DATA EXCERPTS –
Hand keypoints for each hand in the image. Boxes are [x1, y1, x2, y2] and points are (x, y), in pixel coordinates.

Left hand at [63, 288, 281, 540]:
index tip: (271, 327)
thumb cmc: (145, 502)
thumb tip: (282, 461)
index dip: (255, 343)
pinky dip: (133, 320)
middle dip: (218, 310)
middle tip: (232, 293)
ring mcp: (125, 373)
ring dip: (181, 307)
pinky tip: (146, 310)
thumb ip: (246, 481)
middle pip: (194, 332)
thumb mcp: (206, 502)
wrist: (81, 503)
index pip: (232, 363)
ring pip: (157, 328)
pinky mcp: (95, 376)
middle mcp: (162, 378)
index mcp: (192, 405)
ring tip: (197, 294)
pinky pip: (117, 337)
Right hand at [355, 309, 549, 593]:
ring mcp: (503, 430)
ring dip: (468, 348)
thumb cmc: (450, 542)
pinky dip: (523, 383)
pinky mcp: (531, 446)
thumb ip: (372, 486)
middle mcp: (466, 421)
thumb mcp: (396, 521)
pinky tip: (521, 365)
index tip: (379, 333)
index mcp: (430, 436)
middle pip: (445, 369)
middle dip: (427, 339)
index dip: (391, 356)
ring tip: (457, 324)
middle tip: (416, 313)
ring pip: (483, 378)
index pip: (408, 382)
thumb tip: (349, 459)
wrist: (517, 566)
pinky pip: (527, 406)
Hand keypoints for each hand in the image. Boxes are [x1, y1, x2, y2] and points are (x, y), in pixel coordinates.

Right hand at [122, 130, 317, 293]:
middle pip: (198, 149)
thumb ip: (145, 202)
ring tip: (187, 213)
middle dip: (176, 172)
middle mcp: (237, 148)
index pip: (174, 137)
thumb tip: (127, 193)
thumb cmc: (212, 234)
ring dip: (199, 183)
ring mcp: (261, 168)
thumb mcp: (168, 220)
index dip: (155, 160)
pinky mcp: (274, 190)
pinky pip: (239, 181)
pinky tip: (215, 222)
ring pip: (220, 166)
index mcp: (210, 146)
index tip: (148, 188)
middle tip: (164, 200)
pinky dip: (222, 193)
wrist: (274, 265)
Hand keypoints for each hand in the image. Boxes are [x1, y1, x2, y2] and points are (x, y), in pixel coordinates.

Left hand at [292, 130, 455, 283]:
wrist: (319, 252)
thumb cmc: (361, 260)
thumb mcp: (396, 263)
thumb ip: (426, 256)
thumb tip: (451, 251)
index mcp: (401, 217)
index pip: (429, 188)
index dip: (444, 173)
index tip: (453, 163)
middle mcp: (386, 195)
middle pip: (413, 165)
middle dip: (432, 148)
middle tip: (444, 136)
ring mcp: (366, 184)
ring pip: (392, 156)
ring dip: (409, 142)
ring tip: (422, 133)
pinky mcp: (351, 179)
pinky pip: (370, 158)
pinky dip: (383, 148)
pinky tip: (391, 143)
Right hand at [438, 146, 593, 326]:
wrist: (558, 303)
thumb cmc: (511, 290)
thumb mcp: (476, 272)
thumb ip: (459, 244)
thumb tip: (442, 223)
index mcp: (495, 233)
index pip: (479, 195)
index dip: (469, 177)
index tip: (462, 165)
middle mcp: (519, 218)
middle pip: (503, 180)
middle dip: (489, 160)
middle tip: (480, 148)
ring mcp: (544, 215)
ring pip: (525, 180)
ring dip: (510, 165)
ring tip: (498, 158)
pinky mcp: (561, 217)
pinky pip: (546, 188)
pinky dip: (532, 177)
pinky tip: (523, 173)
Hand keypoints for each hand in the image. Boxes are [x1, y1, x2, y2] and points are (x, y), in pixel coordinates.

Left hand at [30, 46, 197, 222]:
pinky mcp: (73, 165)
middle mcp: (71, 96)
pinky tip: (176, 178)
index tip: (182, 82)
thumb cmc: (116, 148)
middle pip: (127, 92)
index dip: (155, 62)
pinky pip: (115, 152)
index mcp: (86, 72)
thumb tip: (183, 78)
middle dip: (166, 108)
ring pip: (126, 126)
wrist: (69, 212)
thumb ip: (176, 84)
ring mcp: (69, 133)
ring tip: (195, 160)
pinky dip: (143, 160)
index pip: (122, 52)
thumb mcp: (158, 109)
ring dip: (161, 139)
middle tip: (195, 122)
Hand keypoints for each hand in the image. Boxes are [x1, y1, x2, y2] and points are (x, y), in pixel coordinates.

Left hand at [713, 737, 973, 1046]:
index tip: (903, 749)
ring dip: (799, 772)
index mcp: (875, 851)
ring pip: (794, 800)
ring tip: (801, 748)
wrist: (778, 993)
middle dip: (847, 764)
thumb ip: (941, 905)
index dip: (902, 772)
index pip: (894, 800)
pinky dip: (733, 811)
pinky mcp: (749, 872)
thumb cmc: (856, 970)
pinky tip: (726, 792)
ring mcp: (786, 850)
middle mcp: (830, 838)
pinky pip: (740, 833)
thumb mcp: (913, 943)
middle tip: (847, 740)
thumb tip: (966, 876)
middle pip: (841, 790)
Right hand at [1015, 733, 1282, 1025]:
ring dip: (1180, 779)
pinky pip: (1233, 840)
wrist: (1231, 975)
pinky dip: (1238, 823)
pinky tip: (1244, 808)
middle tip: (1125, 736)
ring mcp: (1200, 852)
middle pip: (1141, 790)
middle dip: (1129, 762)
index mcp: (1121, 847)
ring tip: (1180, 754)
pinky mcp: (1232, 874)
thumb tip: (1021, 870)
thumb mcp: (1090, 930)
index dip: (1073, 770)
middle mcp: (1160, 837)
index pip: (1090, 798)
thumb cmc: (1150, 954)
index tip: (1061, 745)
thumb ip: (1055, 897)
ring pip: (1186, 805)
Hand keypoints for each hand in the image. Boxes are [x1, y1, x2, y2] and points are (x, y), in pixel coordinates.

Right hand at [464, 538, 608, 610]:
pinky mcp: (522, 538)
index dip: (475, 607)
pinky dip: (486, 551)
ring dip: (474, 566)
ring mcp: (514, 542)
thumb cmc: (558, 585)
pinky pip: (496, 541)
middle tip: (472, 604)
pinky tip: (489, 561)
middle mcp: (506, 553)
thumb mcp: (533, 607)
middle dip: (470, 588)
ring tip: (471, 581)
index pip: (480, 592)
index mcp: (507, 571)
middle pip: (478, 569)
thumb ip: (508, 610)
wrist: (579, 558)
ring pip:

DIRECTIONS FOR THIS TASK – From the first line to the last, retype the data exactly.

RESULT BELOW –
Hand keypoints for each hand in the image. Boxes are [x1, y1, x2, y2] and points are (x, y), in pixel coordinates.

Left hand at [63, 288, 281, 540]:
index tip: (271, 327)
thumb cmc: (145, 502)
thumb tip: (282, 461)
index dip: (255, 343)
pinky dip: (133, 320)
middle dip: (218, 310)
middle tip: (232, 293)
ring mcp: (125, 373)
ring dip: (181, 307)
pinky tip: (146, 310)
thumb ip: (246, 481)
middle pip: (194, 332)
thumb mcp: (206, 502)
wrist: (81, 503)
index pip: (232, 363)
ring pip: (157, 328)
pinky mcp: (95, 376)
middle mcp: (162, 378)
index mcp: (192, 405)
ring tip: (197, 294)
pinky pip: (117, 337)
Right hand at [355, 309, 549, 593]:
ring mcp: (503, 430)
ring dip: (468, 348)
thumb cmc: (450, 542)
pinky dip: (523, 383)
pinky mcp: (531, 446)
thumb ip: (372, 486)
middle mcp: (466, 421)
thumb mcp: (396, 521)
pinky tip: (521, 365)
index tip: (379, 333)
index mcp: (430, 436)
middle pip: (445, 369)
middle dip: (427, 339)
index dip: (391, 356)
ring tip: (457, 324)
middle tip: (416, 313)
ring pip: (483, 378)
index pip: (408, 382)
thumb tip: (349, 459)
wrist: (517, 566)
pinky pip: (527, 406)
Hand keypoints for each hand in the image. Boxes are [x1, y1, x2, y2] and points are (x, y), in pixel coordinates.

Right hand at [122, 130, 317, 293]:
middle pip: (198, 149)
thumb ip: (145, 202)
ring tip: (187, 213)
middle dip: (176, 172)
middle mcp: (237, 148)
index pip: (174, 137)
thumb tip: (127, 193)
thumb cmc: (212, 234)
ring dip: (199, 183)
ring mcp: (261, 168)
thumb mcp: (168, 220)
index dip: (155, 160)
pinky mcp: (274, 190)
pinky pip: (239, 181)
pinky tip: (215, 222)
ring pip: (220, 166)
index mcp: (210, 146)
index tip: (148, 188)
middle tip: (164, 200)
pinky dip: (222, 193)
wrist: (274, 265)
Hand keypoints for each hand in the image. Boxes are [x1, y1, x2, y2] and points are (x, y), in pixel coordinates.

Left hand at [292, 130, 455, 283]:
wrist: (319, 252)
thumb cmc: (361, 260)
thumb mcp: (396, 263)
thumb ip: (426, 256)
thumb tip: (451, 251)
index mcp: (401, 217)
index pip: (429, 188)
index dip: (444, 173)
index tip: (453, 163)
middle mcp: (386, 195)
middle pip: (413, 165)
middle dip: (432, 148)
middle tip: (444, 136)
ring mcp: (366, 184)
ring pip: (392, 156)
ring dip: (409, 142)
ring tip: (422, 133)
pinky mcp: (351, 179)
pinky pip: (370, 158)
pinky dip: (383, 148)
pinky tip: (391, 143)
Right hand at [438, 146, 593, 326]:
wrist: (558, 303)
thumb cmc: (511, 290)
thumb mcp: (476, 272)
thumb ip: (459, 244)
thumb tip: (442, 223)
index mcp: (495, 233)
index pip: (479, 195)
index dip: (469, 177)
index tip: (462, 165)
middle mcp: (519, 218)
middle pip: (503, 180)
middle dip: (489, 160)
middle tip: (480, 148)
ring mcp: (544, 215)
ring pip: (525, 180)
ring dip: (510, 165)
ring tip: (498, 158)
pinky mcp: (561, 217)
pinky pip: (546, 188)
pinky dip: (532, 177)
pinky tip: (523, 173)
Hand keypoints for each hand in the image. Boxes are [x1, y1, x2, y2] and points are (x, y), in pixel coordinates.

Left hand at [30, 46, 197, 222]:
pinky mcp: (73, 165)
middle mcp: (71, 96)
pinky tip: (176, 178)
index tip: (182, 82)
thumb cmc: (116, 148)
middle pip: (127, 92)
index dip: (155, 62)
pinky pip: (115, 152)
index mcp: (86, 72)
thumb tip: (183, 78)
middle dip: (166, 108)
ring pip: (126, 126)
wrist: (69, 212)
thumb ip: (176, 84)
ring mcp: (69, 133)
ring tip: (195, 160)
pinky dip: (143, 160)
index pip: (122, 52)
thumb mcp: (158, 109)
ring dip: (161, 139)
middle tip: (195, 122)
Hand keypoints for each hand in the image. Boxes are [x1, y1, x2, y2] and points are (x, y), in pixel coordinates.

Left hand at [713, 737, 973, 1046]:
index tip: (903, 749)
ring dip: (799, 772)
index mcp: (875, 851)
ring pip: (794, 800)
ring tip: (801, 748)
wrist: (778, 993)
middle dip: (847, 764)
thumb ip: (941, 905)
index dip: (902, 772)
index pip: (894, 800)
pinky dip: (733, 811)
pinky mcp: (749, 872)
thumb cmc: (856, 970)
pinky tip: (726, 792)
ring mcp: (786, 850)
middle mcp: (830, 838)
pinky pip: (740, 833)
thumb mcp: (913, 943)
middle tip: (847, 740)
thumb tip: (966, 876)
middle pip: (841, 790)
Right hand at [1015, 733, 1282, 1025]:
ring dip: (1180, 779)
pinky pip: (1233, 840)
wrist: (1231, 975)
pinky dip: (1238, 823)
pinky tip: (1244, 808)
middle tip: (1125, 736)
ring mcp: (1200, 852)
middle pip: (1141, 790)
middle dip: (1129, 762)
index mcp: (1121, 847)
ring tip: (1180, 754)
pinky mcp: (1232, 874)
thumb tip: (1021, 870)
thumb mcp: (1090, 930)
index dip: (1073, 770)
middle mcp: (1160, 837)
index pip: (1090, 798)
thumb cmc: (1150, 954)
index tip: (1061, 745)
thumb ip: (1055, 897)
ring pip: (1186, 805)
Hand keypoints for each hand in the image. Boxes are [x1, y1, x2, y2] and points are (x, y), in pixel coordinates.

Right hand at [464, 538, 608, 610]:
pinky mcp: (522, 538)
index dip: (475, 607)
pinky dip: (486, 551)
ring dip: (474, 566)
ring mcp: (514, 542)
thumb cmc: (558, 585)
pinky pip: (496, 541)
middle tip: (472, 604)
pinky tip: (489, 561)
middle mcp: (506, 553)
thumb mcp: (533, 607)
middle dip: (470, 588)
ring tip: (471, 581)
index pip: (480, 592)
index mcp: (507, 571)
middle pip: (478, 569)
thumb ip: (508, 610)
wrist: (579, 558)
ring pip:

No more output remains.